Este cuadro sin embargo es toda una declaración por parte de Rafael de la naturaleza de su relación con Margherita, y lo firma de una forma poco habitual, rotulando su nombre sobre el brazalete que lleva en el brazo izquierdo. Es su forma de expresar el vínculo que ata a la pareja de enamorados.

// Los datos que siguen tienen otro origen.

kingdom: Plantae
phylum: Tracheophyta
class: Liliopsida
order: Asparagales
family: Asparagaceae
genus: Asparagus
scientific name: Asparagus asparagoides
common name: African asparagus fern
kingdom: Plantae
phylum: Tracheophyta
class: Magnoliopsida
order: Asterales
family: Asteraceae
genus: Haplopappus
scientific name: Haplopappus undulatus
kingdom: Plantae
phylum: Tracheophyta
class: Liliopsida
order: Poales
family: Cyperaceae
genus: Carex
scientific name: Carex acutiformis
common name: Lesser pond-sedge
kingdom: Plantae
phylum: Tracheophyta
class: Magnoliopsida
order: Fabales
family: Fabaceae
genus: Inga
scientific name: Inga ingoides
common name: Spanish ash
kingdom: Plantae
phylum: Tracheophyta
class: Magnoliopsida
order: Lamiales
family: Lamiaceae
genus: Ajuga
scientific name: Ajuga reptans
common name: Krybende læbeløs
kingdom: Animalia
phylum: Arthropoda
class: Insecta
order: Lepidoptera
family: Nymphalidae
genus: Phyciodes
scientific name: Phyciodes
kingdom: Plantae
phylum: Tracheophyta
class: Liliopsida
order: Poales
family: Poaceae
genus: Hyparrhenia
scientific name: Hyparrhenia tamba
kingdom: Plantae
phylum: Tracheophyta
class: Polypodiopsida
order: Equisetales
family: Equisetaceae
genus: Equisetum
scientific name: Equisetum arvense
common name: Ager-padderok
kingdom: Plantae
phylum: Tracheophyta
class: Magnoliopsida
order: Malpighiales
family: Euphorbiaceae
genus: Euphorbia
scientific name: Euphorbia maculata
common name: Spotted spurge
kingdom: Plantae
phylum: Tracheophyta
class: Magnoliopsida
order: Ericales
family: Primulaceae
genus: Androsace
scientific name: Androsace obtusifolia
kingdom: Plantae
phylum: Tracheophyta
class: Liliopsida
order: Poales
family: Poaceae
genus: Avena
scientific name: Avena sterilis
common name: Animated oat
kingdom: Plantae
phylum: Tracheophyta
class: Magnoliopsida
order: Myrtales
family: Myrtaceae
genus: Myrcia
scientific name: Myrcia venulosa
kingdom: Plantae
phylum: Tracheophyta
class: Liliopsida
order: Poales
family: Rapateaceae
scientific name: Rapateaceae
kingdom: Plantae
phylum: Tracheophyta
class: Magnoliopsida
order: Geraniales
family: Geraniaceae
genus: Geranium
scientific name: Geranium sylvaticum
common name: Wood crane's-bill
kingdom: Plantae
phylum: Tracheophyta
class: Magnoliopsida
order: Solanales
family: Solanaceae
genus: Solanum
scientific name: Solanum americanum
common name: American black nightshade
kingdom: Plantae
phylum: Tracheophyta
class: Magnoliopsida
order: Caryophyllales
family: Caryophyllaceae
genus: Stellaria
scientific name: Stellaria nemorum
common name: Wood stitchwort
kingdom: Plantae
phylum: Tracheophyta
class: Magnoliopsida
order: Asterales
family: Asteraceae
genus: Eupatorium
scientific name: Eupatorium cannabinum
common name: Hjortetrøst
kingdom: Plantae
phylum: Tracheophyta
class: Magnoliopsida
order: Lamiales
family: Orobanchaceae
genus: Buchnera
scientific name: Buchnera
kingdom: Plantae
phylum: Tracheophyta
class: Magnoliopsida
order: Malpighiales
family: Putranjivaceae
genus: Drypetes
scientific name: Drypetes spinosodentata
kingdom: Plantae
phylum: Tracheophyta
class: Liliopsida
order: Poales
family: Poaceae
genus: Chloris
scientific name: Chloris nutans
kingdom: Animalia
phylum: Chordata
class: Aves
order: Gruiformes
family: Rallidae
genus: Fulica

El análisis iconográfico de la obra no hace más que alimentar este tipo de especulaciones. La restauración del cuadro ha permitido ver que originalmente el fondo estaba compuesto por un paisaje vaporoso, con sfumato, a la manera de los que hacía Leonardo da Vinci. Rafael decidió modificarlo y puso en su lugar unas plantas. Entre ellas se distinguen un membrillo y un mirto, asociados ambos a Venus. El membrillo se consideraba un símbolo del amor carnal y era utilizado en el rito matrimonial como un buen augurio de la fecundidad, por lo que era frecuente que apareciese en los retratos que conmemoran una boda. El mirto, por su parte, era la planta del amor y el deseo pero también, por tener hoja perenne, se le identificaba con el amor duradero y en especial la fidelidad conyugal. Pero el elemento más novelesco de la pintura es el anillo nupcial que luce la Fornarina en el dedo anular de la mano izquierda, ajustado a la segunda falange, y que misteriosamente alguien borró, no sabemos por qué.
En fin, no puede extrañarnos entonces que haya quien afirme incluso que el pintor y la modelo se habían casado en secreto. No existe ninguna prueba de esto, aunque este tipo de retratos, no eran frecuentes fuera del matrimonio, y tenían un carácter rigurosamente privado. En ocasiones, se solían ocultar mediante unas tapas o cualquier otro procedimiento. El caso es que en el lecho de muerte, como si intentara protegerla, Rafael ordenó a sus discípulos que sacaran a Margherita de su casa y le entregaran una cantidad de dinero. Cuatro meses después, según documentos de la época, una viuda hija de un panadero sienés llamada Margherita, entró en el convento de Santa Apolonia en el Trastevere. Dos años más tarde falleció.
24 marzo, 2020
Emocionante, muchas gracias. Leer cosas como esta me va devolviendo a la vida intelectual y emocional, el virus también ayuda, qué cosas. Sobre el membrillo: una canción de boda de la tradición sefardí de Rodas (Grecia) cuenta que la novia, la noche antes del casamiento, sueña con un río junto al que crece «un árbol de bembrillos», buen simán, buen augurio.